Des traces de polio ont été trouvées dans les eaux usées de plusieurs pays européens, dont l’Allemagne, l’Espagne et le Royaume-Uni, alors que le virus est éradiqué depuis une vingtaine d’années. En Belgique, Sciensano rassure. Mais cela marque-t-il les prémices de la réapparition du virus?
La polio signe-t-elle son retour en Europe? Depuis quelques mois, des traces du virus ont été détectées dans les eaux usées de plusieurs villes européennes. En Espagne (Barcelone), à Rzeszów et Varsovie (Pologne), en Finlande et dans plusieurs endroits d’Allemagne et du Royaume-Uni, précise Santé publique France, qui souligne une «situation inhabituelle et préoccupante». Aucun cas de polio n’a toutefois été rapporté dans ces pays.
Le virus de la poliomyélite est de ces maladies infectieuses qui ont sévi au XXe siècle, et qui semblaient éradiquées. Ce virus à ARN très contagieux qui se transmet par l’eau ou les aliments contaminés par des matières fécales humaines, se développe dans le tube digestif et s’étend ensuite au système nerveux. La polio touche principalement les enfants et peut entraîner une paralysie des membres inférieurs et parfois des muscles respiratoires.

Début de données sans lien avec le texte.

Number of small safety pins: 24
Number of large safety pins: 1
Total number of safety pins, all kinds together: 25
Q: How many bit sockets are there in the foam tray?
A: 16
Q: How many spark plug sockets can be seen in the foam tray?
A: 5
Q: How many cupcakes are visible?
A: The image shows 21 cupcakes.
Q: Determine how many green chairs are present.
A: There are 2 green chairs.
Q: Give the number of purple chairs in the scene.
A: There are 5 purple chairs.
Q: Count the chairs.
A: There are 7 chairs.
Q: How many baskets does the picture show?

En Europe, plus aucun cas n’a été constaté depuis 2002, mais la maladie circule toujours dans certains pays comme l’Afghanistan ou le Pakistan. En 2021, l’Ukraine avait été frappée par une résurgence du virus, ainsi qu’Israël en 2022. Depuis l’année dernière, c’est la bande de Gaza qui subit une flambée de poliovirus, étant donné les mauvaises conditions d’hygiène dans lesquelles vivent les populations déplacées et bombardées, doublées d’une couverture vaccinale insuffisante.
«Effet boomerang du vaccin»
Les poliovirus détectés en Europe proviennent d’une souche vaccinale qui a émergé au Nigéria il y a quelques années, précisent les autorités de santé. «Le virus sauvage (NDRL: à l’état naturel) de la polio est devenu très rare», explique l’infectiologue Yves van Laethem, président du Conseil supérieur de la Santé (CSS).

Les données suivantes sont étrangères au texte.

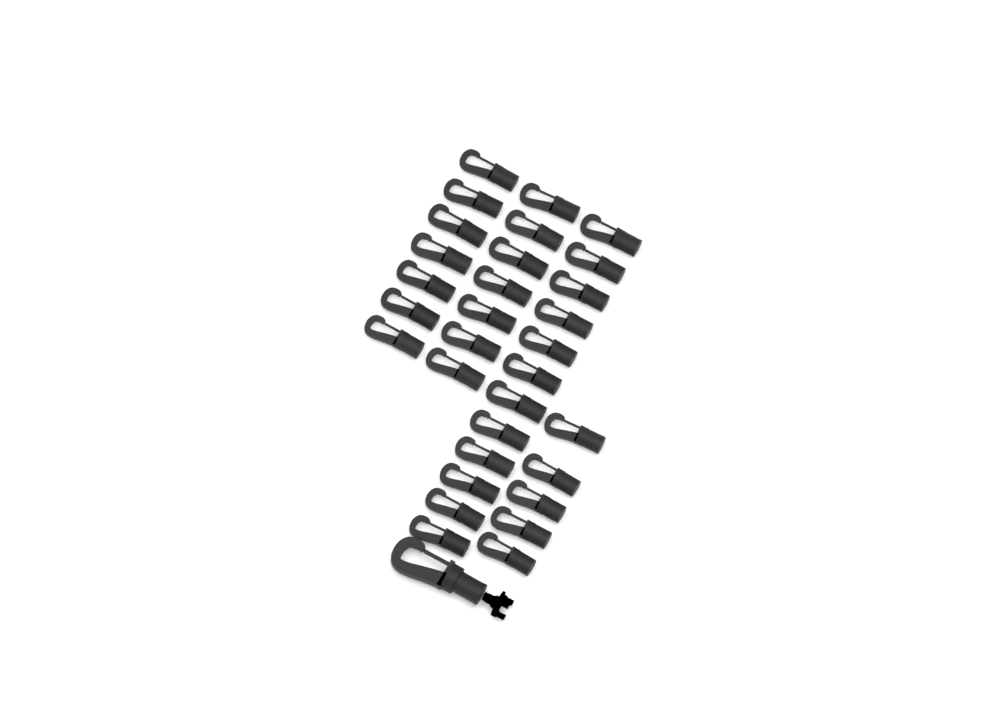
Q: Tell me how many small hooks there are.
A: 31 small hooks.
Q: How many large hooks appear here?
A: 1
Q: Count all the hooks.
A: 32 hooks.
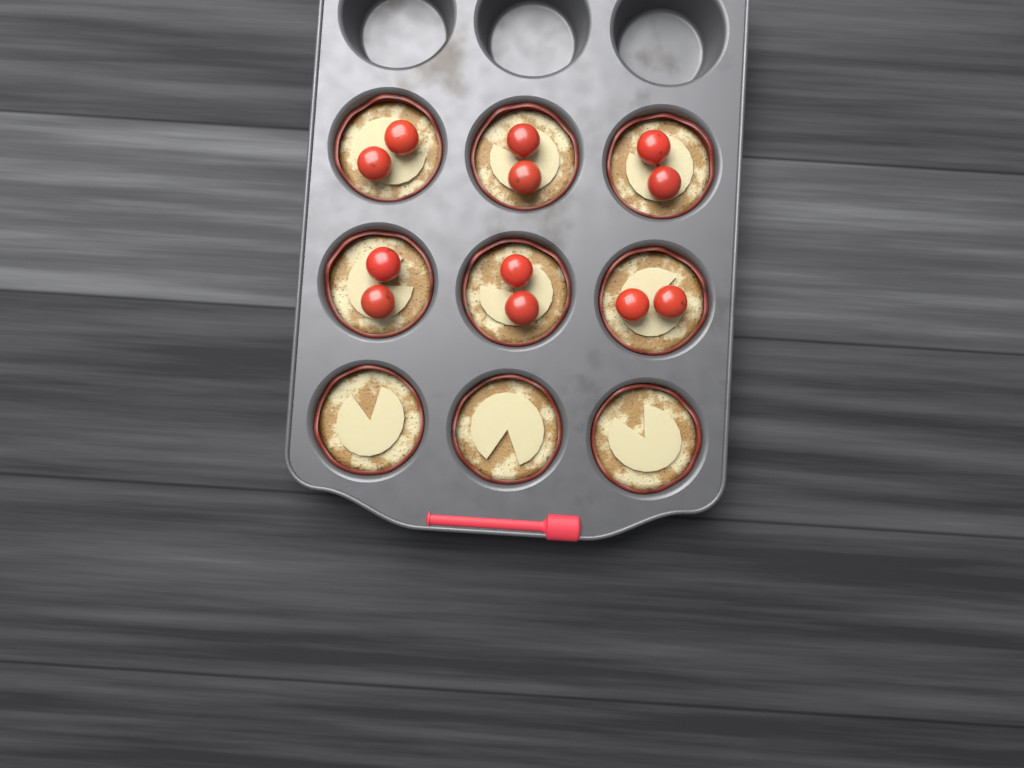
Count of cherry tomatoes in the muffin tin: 12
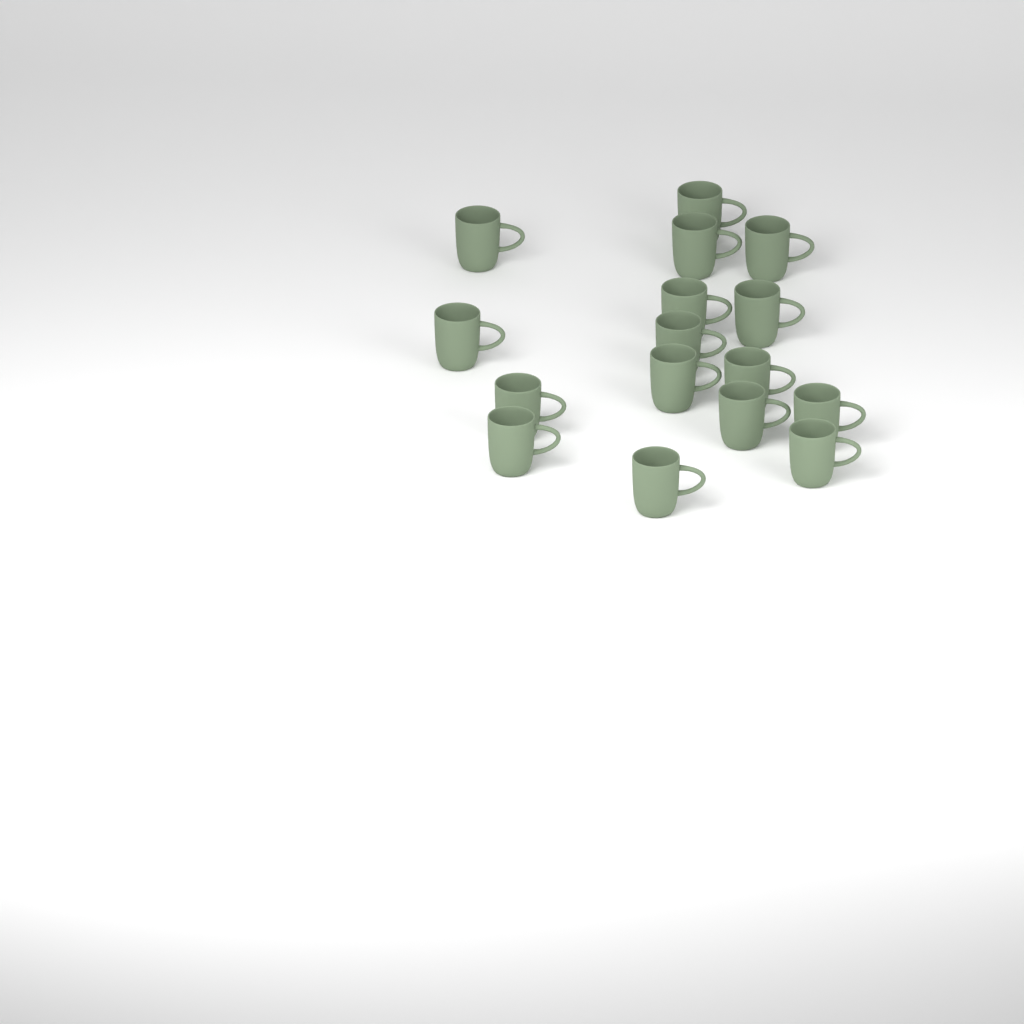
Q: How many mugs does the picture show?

Il existe deux types de vaccin contre la polio. Le vaccin inactivé, développé dans les années 1950 par Jonas Salk, contient des virus inactivés de la polio et s’administre par injection. Utilisé en Europe, il induit une bonne réponse immunitaire et protège contre la forme paralysante de la polio mais n’empêche pas l’excrétion virale. «Il donne une immunité, diminue la propagation du virus, mais ne l’annule pas», détaille le spécialiste.

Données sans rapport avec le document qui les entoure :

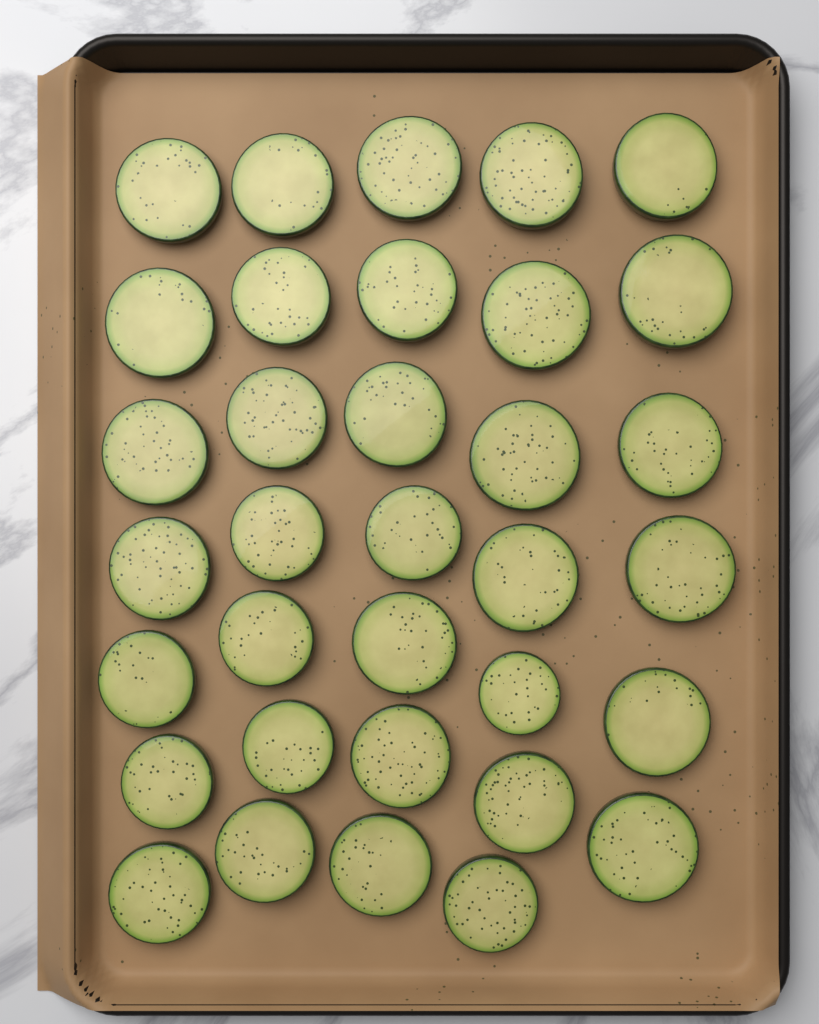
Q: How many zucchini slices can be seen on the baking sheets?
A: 34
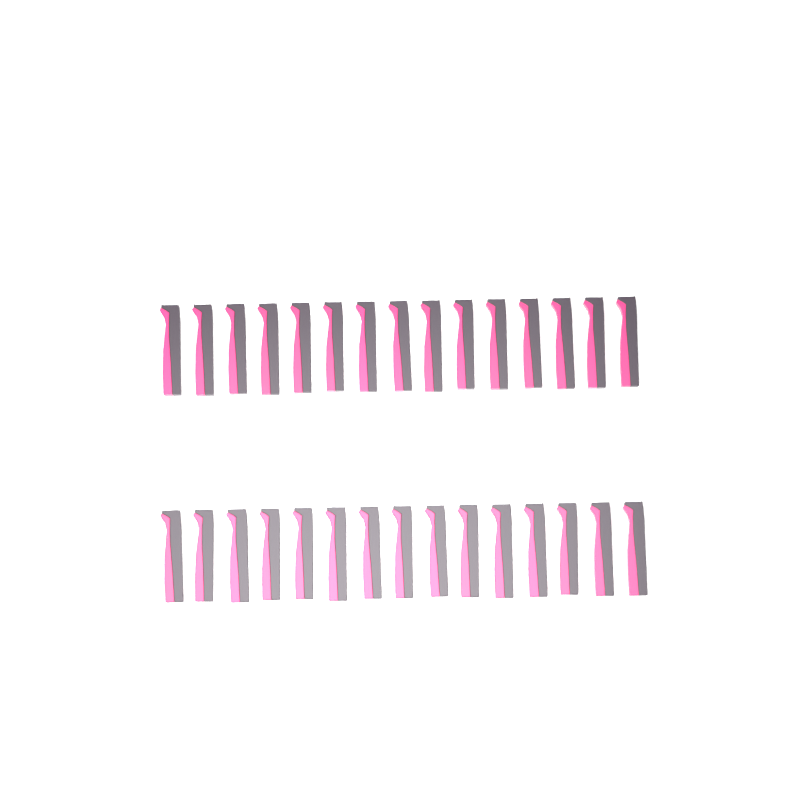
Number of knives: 30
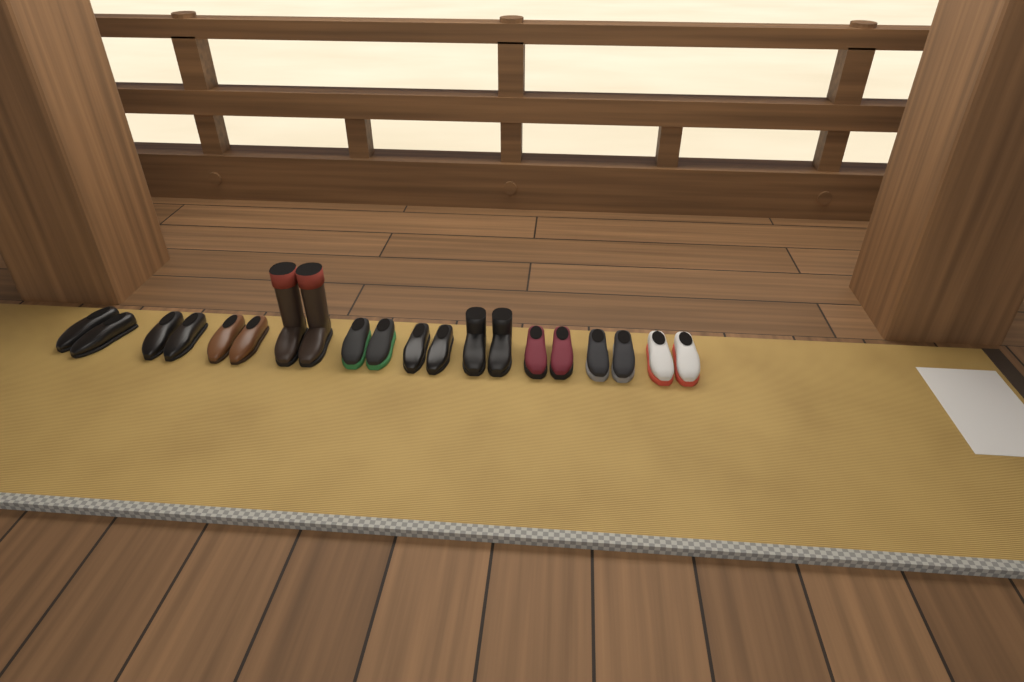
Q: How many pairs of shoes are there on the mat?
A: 10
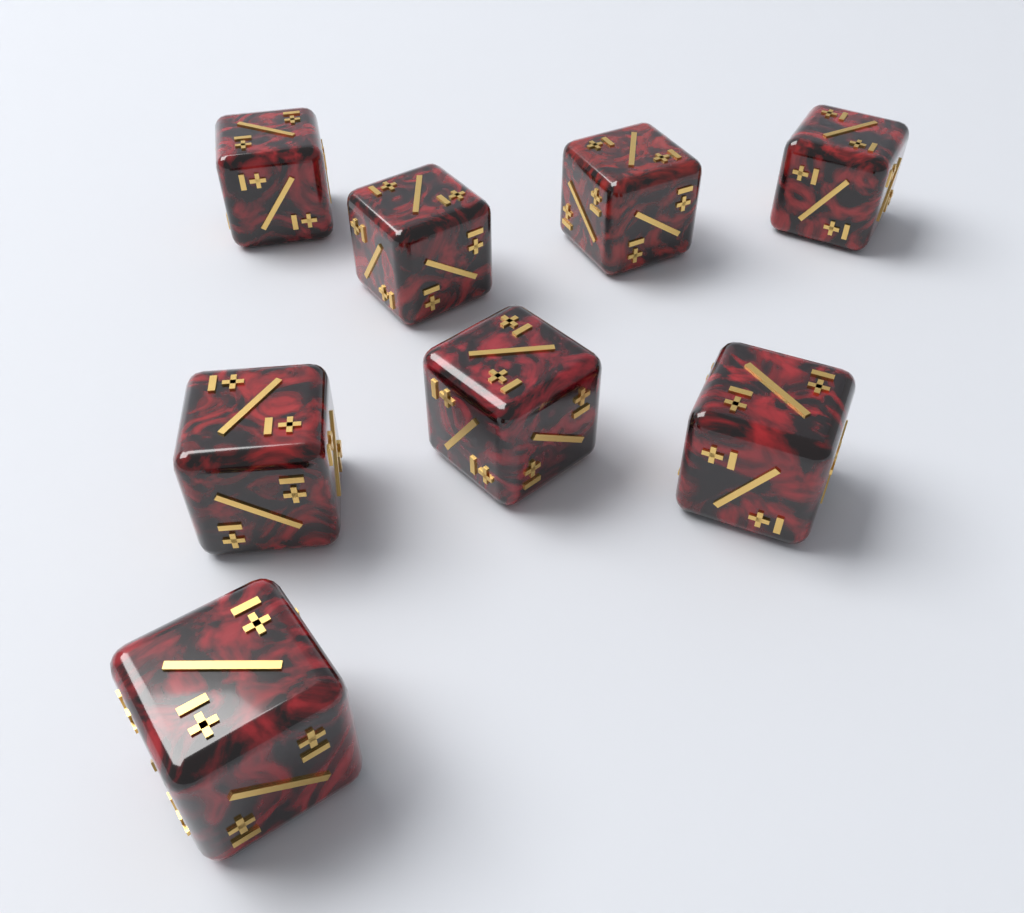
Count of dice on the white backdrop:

Le vaccin oral atténué, quant à lui, utilise des virus vivants de la polio qui ont été atténués. Il a été développé par Albert Sabin et introduit dans les années 1960. Il protège davantage que le vaccin inactivé car il entraîne «une immunité générale et aussi au niveau de la muqueuse intestinale, ce qui n’est pas le cas de l’autre», précise l’infectiologue. C’est un produit administré par voie orale, surtout utilisé dans les pays dits «en voie de développement» à l’heure actuelle. «Il est plus facile et rapide à administrer, il ne faut pas être médecin ou infirmier pour cela», poursuit le professeur émérite. Il permet aussi de vacciner les personnes autour par répercussion. «Quand le virus est ingéré, il va dans le tube digestif, puis dans les selles. Dans les conditions de villages africains ou indiens où il n’y a pas beaucoup de toilettes et de la proximité, les enfants non vaccinés qui se lavent les mains dans les eaux usées sont aussi en contact avec le vaccin. Sauf qu’il peut provoquer un effet boomerang lorsque le virus se réveille».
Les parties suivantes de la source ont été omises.